AT LARGE

  • Full name: Mohammed Ahmed Nasser
  • Pseudonym: Abu Ahmed
  • Alternatives: N/a
  • Location: Sinai
  • Affiliation: Islamic State’s Province of Sinai [DaIWS], fmr Partisans of the Holy House [ABaM], fmr Brigades of the Criterion [KaF]

Mohammed Nasser was an Islamist activist and jihadi militant from North Sinai. He was a professor at the Suez Canal University campus in Arish before his turn to militancy.1

In the mid-2000s, Nasser came into contact with senior operatives of the Assembly of Monotheism and Jihad in the Sinai [JTJS; Jama’at al-Tawhid wal-Jihad fi-Sina’a] such as Khamis el-Malakhi and Salim al-Shanoub.2 In 2007, the Egyptian authorities arrested Nasser during their clampdown on jihadi activity on the peninsula.3 He was released after four months.4 In the following years, Nasser developed relationships with senior members of the Gaza-based Islamic Resistance Movement [HAMAS; Harakat al-Muqawama al-Islamiya].5

Nasser became an active supporter of Islamist politician Hazem Abu Ismail following the 2011 Egyptian Revolution. Before long, he served as the spokesperson for Abu Ismail’s Hazemoun movement.6 Nasser also worked on his aborted presidential election campaign.7 The two men later fell out after Nasser advocated violence following Abu Ismail’s disqualification from the elections.8 In April 2012, Nasser and some of his associates traveled to the Gaza Strip where they received training by HAMAS operatives.9

Despite Nasser’s opposition to the Muslim Brotherhood’s participation in the political process, he vowed to retaliate the coup against Islamist president Mohammed Morsi in July 2013.10 In the summer of 2013, Nasser and his associates set up the Brigades of the Criterion [KaF; Kataeb el-Furqan].11 He served as the organization’s leader. Nasser furthermore oversaw the group’s efforts to strike the Suez Canal.

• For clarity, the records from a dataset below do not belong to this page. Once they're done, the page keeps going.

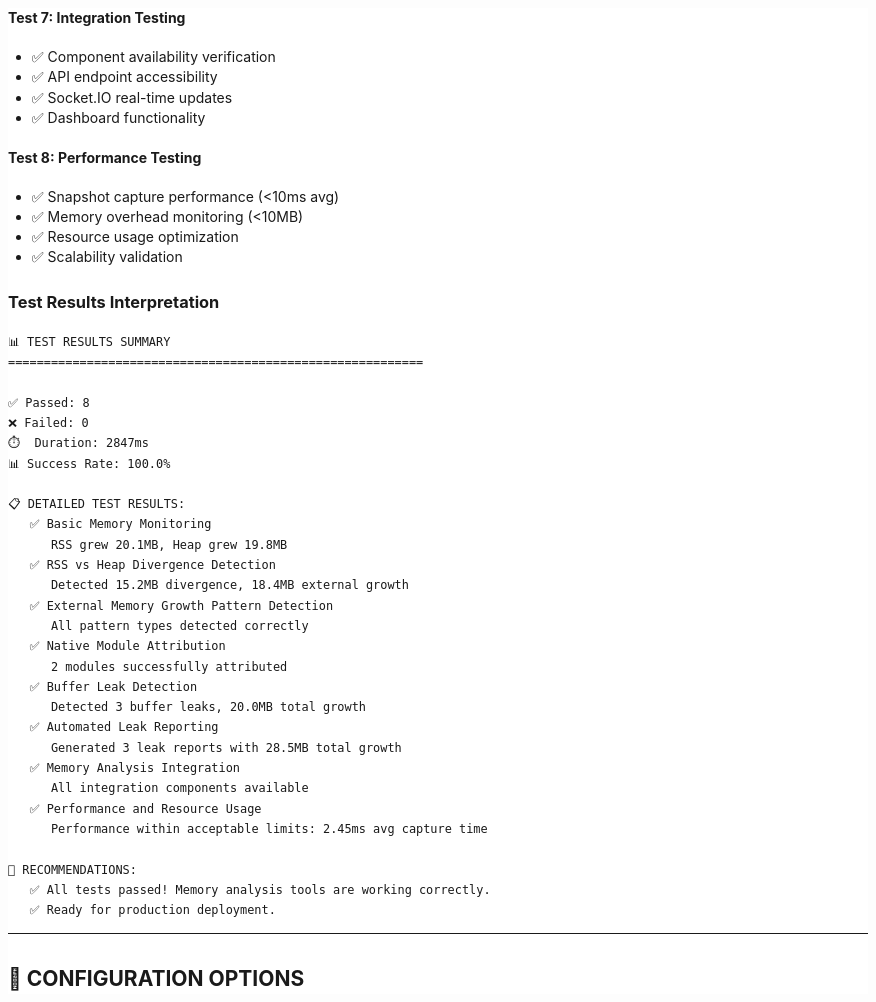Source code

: #### **Test 7: Integration Testing**

- ✅ Component availability verification
- ✅ API endpoint accessibility
- ✅ Socket.IO real-time updates
- ✅ Dashboard functionality

#### **Test 8: Performance Testing**

- ✅ Snapshot capture performance (<10ms avg)
- ✅ Memory overhead monitoring (<10MB)
- ✅ Resource usage optimization
- ✅ Scalability validation

### **Test Results Interpretation**

```bash
📊 TEST RESULTS SUMMARY
==========================================================

✅ Passed: 8
❌ Failed: 0
⏱️  Duration: 2847ms
📊 Success Rate: 100.0%

📋 DETAILED TEST RESULTS:
   ✅ Basic Memory Monitoring
      RSS grew 20.1MB, Heap grew 19.8MB
   ✅ RSS vs Heap Divergence Detection
      Detected 15.2MB divergence, 18.4MB external growth
   ✅ External Memory Growth Pattern Detection
      All pattern types detected correctly
   ✅ Native Module Attribution
      2 modules successfully attributed
   ✅ Buffer Leak Detection
      Detected 3 buffer leaks, 20.0MB total growth
   ✅ Automated Leak Reporting
      Generated 3 leak reports with 28.5MB total growth
   ✅ Memory Analysis Integration
      All integration components available
   ✅ Performance and Resource Usage
      Performance within acceptable limits: 2.45ms avg capture time

🎯 RECOMMENDATIONS:
   ✅ All tests passed! Memory analysis tools are working correctly.
   ✅ Ready for production deployment.
```

---

## 🔧 **CONFIGURATION OPTIONS**
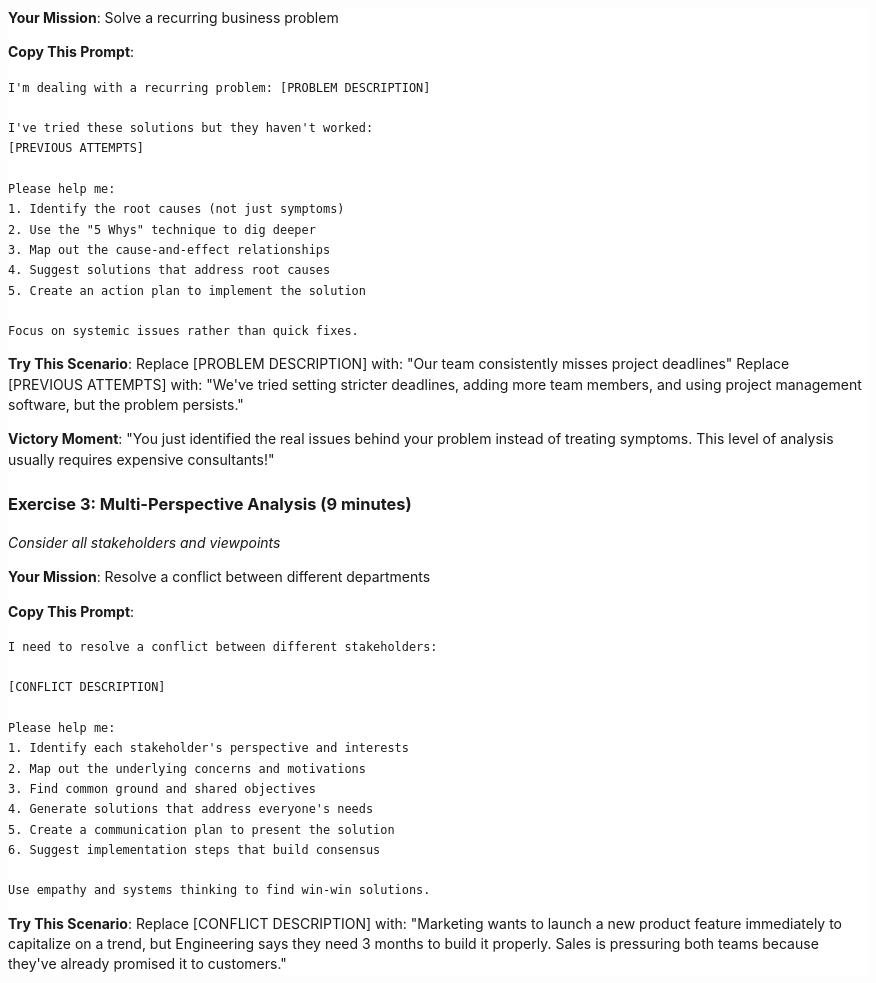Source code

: **Your Mission**: Solve a recurring business problem

**Copy This Prompt**:
```
I'm dealing with a recurring problem: [PROBLEM DESCRIPTION]

I've tried these solutions but they haven't worked:
[PREVIOUS ATTEMPTS]

Please help me:
1. Identify the root causes (not just symptoms)
2. Use the "5 Whys" technique to dig deeper
3. Map out the cause-and-effect relationships
4. Suggest solutions that address root causes
5. Create an action plan to implement the solution

Focus on systemic issues rather than quick fixes.
```

**Try This Scenario**:
Replace [PROBLEM DESCRIPTION] with: "Our team consistently misses project deadlines"
Replace [PREVIOUS ATTEMPTS] with: "We've tried setting stricter deadlines, adding more team members, and using project management software, but the problem persists."

**Victory Moment**: 
"You just identified the real issues behind your problem instead of treating symptoms. This level of analysis usually requires expensive consultants!"

### Exercise 3: Multi-Perspective Analysis (9 minutes)
*Consider all stakeholders and viewpoints*

**Your Mission**: Resolve a conflict between different departments

**Copy This Prompt**:
```
I need to resolve a conflict between different stakeholders:

[CONFLICT DESCRIPTION]

Please help me:
1. Identify each stakeholder's perspective and interests
2. Map out the underlying concerns and motivations
3. Find common ground and shared objectives
4. Generate solutions that address everyone's needs
5. Create a communication plan to present the solution
6. Suggest implementation steps that build consensus

Use empathy and systems thinking to find win-win solutions.
```

**Try This Scenario**:
Replace [CONFLICT DESCRIPTION] with: "Marketing wants to launch a new product feature immediately to capitalize on a trend, but Engineering says they need 3 months to build it properly. Sales is pressuring both teams because they've already promised it to customers."
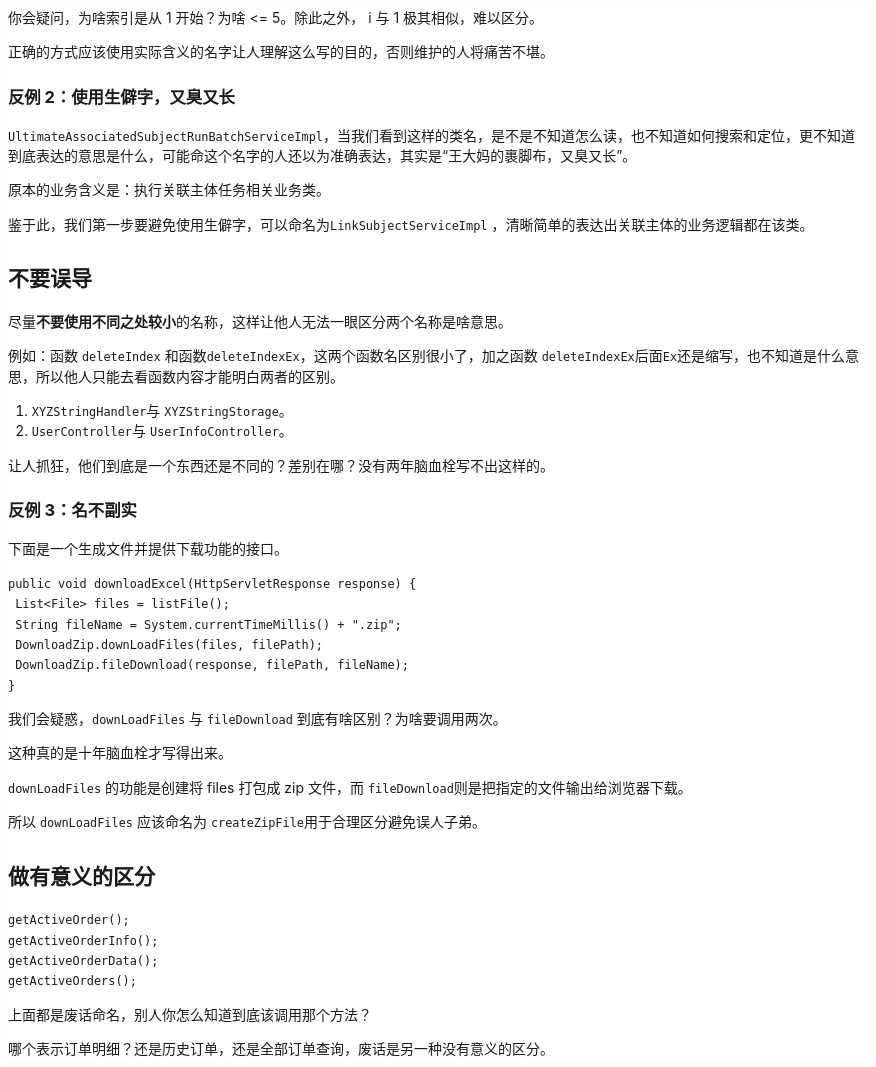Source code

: 你会疑问，为啥索引是从 1 开始？为啥 <= 5。除此之外， i 与 1 极其相似，难以区分。

正确的方式应该使用实际含义的名字让人理解这么写的目的，否则维护的人将痛苦不堪。

### 反例 2：使用生僻字，又臭又长

`UltimateAssociatedSubjectRunBatchServiceImpl`，当我们看到这样的类名，是不是不知道怎么读，也不知道如何搜索和定位，更不知道到底表达的意思是什么，可能命这个名字的人还以为准确表达，其实是“王大妈的裹脚布，又臭又长”。

原本的业务含义是：执行关联主体任务相关业务类。

鉴于此，我们第一步要避免使用生僻字，可以命名为`LinkSubjectServiceImpl` ，清晰简单的表达出关联主体的业务逻辑都在该类。

## 不要误导

尽量**不要使用不同之处较小**的名称，这样让他人无法一眼区分两个名称是啥意思。

例如：函数 `deleteIndex` 和函数`deleteIndexEx`，这两个函数名区别很小了，加之函数 `deleteIndexEx`后面`Ex`还是缩写，也不知道是什么意思，所以他人只能去看函数内容才能明白两者的区别。

1. `XYZStringHandler`与 `XYZStringStorage`。
2. `UserController`与 `UserInfoController`。

让人抓狂，他们到底是一个东西还是不同的？差别在哪？没有两年脑血栓写不出这样的。

### 反例 3：名不副实

下面是一个生成文件并提供下载功能的接口。

```
public void downloadExcel(HttpServletResponse response) {
 List<File> files = listFile();
 String fileName = System.currentTimeMillis() + ".zip";
 DownloadZip.downLoadFiles(files, filePath);
 DownloadZip.fileDownload(response, filePath, fileName);
}
```

我们会疑惑，`downLoadFiles` 与 `fileDownload` 到底有啥区别？为啥要调用两次。

这种真的是十年脑血栓才写得出来。

`downLoadFiles` 的功能是创建将 files 打包成 zip 文件，而  `fileDownload`则是把指定的文件输出给浏览器下载。

所以 `downLoadFiles` 应该命名为 `createZipFile`用于合理区分避免误人子弟。

## 做有意义的区分

```
getActiveOrder();
getActiveOrderInfo();
getActiveOrderData();
getActiveOrders();
```

上面都是废话命名，别人你怎么知道到底该调用那个方法？

哪个表示订单明细？还是历史订单，还是全部订单查询，废话是另一种没有意义的区分。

He organized two rocket attacks on ships sailing through the waterway.12 At one point, Nasser purportedly planned to launch an attack on the canal using a submarine.13

In late 2013, Nasser merged his KaF with the Partisans of the Holy House [ABaM; Ansar Bait al-Maqdis].14 He had long rejected the ABaM’s overtures, but its chief Tawfiq Ziada eventually managed to persuade him.15 Nasser was appointed to the ABaM’s leadership council and became one of its most senior operatives in the Egypt’s western desert regions.16 He also established a training facility in a remote location in the Giza governorate.17

Nasser initially opposed the ABaM’s alignment with the Islamic State of Iraq and the Levant [DaIISh; Dawlat al-Islamiya fi-Iraq wal ash-Sham].18 He especially disliked the DaIISh’s demand to split operations in the Sinai and mainland Egypt. Despite his hesitations, Nasser eventually became the head of a small band of DaIISh-loyalist militants operating in the western deserts.19 His group was apparently affiliated to Ashraf Gharabli’s Islamic State in Egypt – South Giza Cells [DaIM-SGC].20 Some of Nasser’s men were involved in the Jul. 11, 2015 bombing of the Italian consulate in Giza and the August 2015 car bomb attack on a police station in Shubra el-Kheima.21 Egyptian security forces tracked the group and the two sides clashed on several occasions. During one of these confrontations in September 2015, security forces mistakenly killed several Mexican tourists.22 Later that month, Nasser narrowly avoided death when police raided his hideout in the village of Awsim, in the Giza governorate, killing nine militants.23 Subsequent investigations revealed that he and his associates were preparing to launch bomb attacks in order to disrupt the upcoming elections.24

Following his escape from the security forces’ onslaught, Nasser fled to the Sinai Peninsula where he linked up with the Islamic State’s Province of Sinai [DaIWS; Dawlat al-Islamiya Wilayat Sina’a]. Nowadays, Nasser serves as a leader in the organization.25 His exact role remains unclear.